Blueprint For Community Hospitals

A strategy to enhance the vital role community hospitals play in Scotland’s changing NHS is being launched today. Developing Community Hospitals sets out a future blueprint for reorganisation of community hospitals and their services, to meet recommendations made in the Executive’s strategy for future healthcare in Scotland, Delivering for Health.

NHS Boards must place the development of the new model of community hospitals outlined in this Strategy at the centre of future plans for delivery of local health services.

There are 17 different recommendations for NHS Boards to take forward covering the provision of new services such as diagnostics, day surgery and minor injury units, workforce planning, staff training and developing IT and new technology.

Launching the strategy for community hospitals at Leith Community Treatment Centre, Deputy Health Minister Lewis Macdonald said: “The NHS in Scotland is changing. We are moving away from services that are focused on hospital-based care to delivering care locally, to better meet the needs of patients. We are building an NHS that anticipates healthcare needs rather than reacts to them, by targeting people who are most at risk of ill-health. To be able to achieve this stronger, better NHS, community hospitals need to adapt and modernise.

“Community hospitals in both urban and rural areas have good relationships to the communities they serve, with many pre-dating the formation of the NHS. We want to enhance the valuable and central role they play and to expand them in new areas. We expect NHS Boards to take forward the recommendations made in our Strategy launched today to reorganise services, with input from patients so their needs are put first.

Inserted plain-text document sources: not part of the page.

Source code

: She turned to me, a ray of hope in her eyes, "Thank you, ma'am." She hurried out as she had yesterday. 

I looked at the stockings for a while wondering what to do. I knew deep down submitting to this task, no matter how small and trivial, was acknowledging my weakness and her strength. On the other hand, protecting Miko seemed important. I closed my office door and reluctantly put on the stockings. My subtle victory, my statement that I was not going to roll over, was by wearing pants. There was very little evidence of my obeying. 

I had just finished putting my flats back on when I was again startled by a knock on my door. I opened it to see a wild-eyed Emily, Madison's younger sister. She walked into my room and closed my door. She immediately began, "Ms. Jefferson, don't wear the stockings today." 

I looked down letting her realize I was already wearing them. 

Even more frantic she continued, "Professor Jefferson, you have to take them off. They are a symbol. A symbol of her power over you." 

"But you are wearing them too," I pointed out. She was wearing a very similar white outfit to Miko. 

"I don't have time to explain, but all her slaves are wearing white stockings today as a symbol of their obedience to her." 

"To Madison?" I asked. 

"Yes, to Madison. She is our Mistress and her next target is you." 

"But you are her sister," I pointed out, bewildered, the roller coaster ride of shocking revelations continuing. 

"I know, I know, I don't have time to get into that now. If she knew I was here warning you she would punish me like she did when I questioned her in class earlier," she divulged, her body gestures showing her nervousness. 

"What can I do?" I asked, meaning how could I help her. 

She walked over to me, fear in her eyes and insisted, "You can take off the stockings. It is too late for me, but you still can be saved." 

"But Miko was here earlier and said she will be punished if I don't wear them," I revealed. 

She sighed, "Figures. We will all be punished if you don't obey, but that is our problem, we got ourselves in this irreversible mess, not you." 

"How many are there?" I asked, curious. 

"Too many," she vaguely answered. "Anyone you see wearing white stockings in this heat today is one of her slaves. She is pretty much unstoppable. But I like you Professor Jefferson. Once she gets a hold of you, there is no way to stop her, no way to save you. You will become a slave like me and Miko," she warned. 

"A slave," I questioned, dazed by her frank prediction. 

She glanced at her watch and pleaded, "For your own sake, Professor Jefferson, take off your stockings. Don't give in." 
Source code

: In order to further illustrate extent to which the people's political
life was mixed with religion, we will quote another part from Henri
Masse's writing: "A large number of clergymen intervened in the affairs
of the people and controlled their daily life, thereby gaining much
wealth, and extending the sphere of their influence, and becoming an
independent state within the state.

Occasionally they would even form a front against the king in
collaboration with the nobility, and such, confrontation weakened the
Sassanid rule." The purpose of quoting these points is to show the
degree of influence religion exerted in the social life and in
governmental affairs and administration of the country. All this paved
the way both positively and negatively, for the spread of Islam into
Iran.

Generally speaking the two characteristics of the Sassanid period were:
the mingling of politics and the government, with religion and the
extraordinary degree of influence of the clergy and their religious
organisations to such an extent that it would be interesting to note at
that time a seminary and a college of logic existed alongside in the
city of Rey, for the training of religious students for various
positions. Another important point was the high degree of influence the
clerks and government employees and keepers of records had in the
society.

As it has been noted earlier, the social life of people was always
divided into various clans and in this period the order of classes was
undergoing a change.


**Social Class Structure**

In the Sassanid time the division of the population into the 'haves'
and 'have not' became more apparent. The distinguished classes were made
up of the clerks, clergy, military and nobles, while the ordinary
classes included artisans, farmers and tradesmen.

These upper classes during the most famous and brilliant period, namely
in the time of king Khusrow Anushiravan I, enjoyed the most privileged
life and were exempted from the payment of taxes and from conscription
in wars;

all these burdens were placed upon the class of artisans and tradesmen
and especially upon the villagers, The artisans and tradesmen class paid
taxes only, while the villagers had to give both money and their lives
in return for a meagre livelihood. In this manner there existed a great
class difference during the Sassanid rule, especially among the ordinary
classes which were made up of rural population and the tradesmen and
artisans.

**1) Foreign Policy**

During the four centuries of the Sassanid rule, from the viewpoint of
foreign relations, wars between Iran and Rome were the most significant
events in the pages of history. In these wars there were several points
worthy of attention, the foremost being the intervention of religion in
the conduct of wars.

“We are committed to sustaining and building upon good community hospitals but there is a balance to be struck between local accessibility and patient safety. Community hospital buildings need to be fit for modern purpose as outlined in this strategy. In some areas this may mean new facilities are needed. On occasions where old buildings cannot be adapted and upgraded, hard choices will need to be made.

“There are many good examples of new ways of working in community hospitals. In Buckie paramedics work alongside nurses and GPs out-of-hours and work in the minor injury unit when duties allow. In Grampian, telemedicine allows for consultations with consultants in Aberdeen and Elgin without the need for patients or doctors to travel. New technology and new ways of working will be an important part of this new approach.

“Leith Community Treatment Centre is also an excellent model of a community hospital working in an urban setting providing a range of health and social work services such as dentistry, physiotherapy, psychiatric nursing and midwifery, with no need for in-patient beds.”

Welcoming Developing Community Hospitals, Dr Bruce W McMaster, Chairman of the Scottish Association of Community Hospitals said: “This strategy is for everyone, it is good news for patients, and good news for extended care primary care teams working across Scotland and will help guide patient centred services for the future. Community hospitals are all about bringing services closer to the patient and throughout Scotland there are excellent examples of good practice and ongoing innovative work.”

The Scottish Executive’s Partnership Agreement gave a commitment to ‘develop a strategy for sustaining small, rural and community hospitals where they are safe and effective’.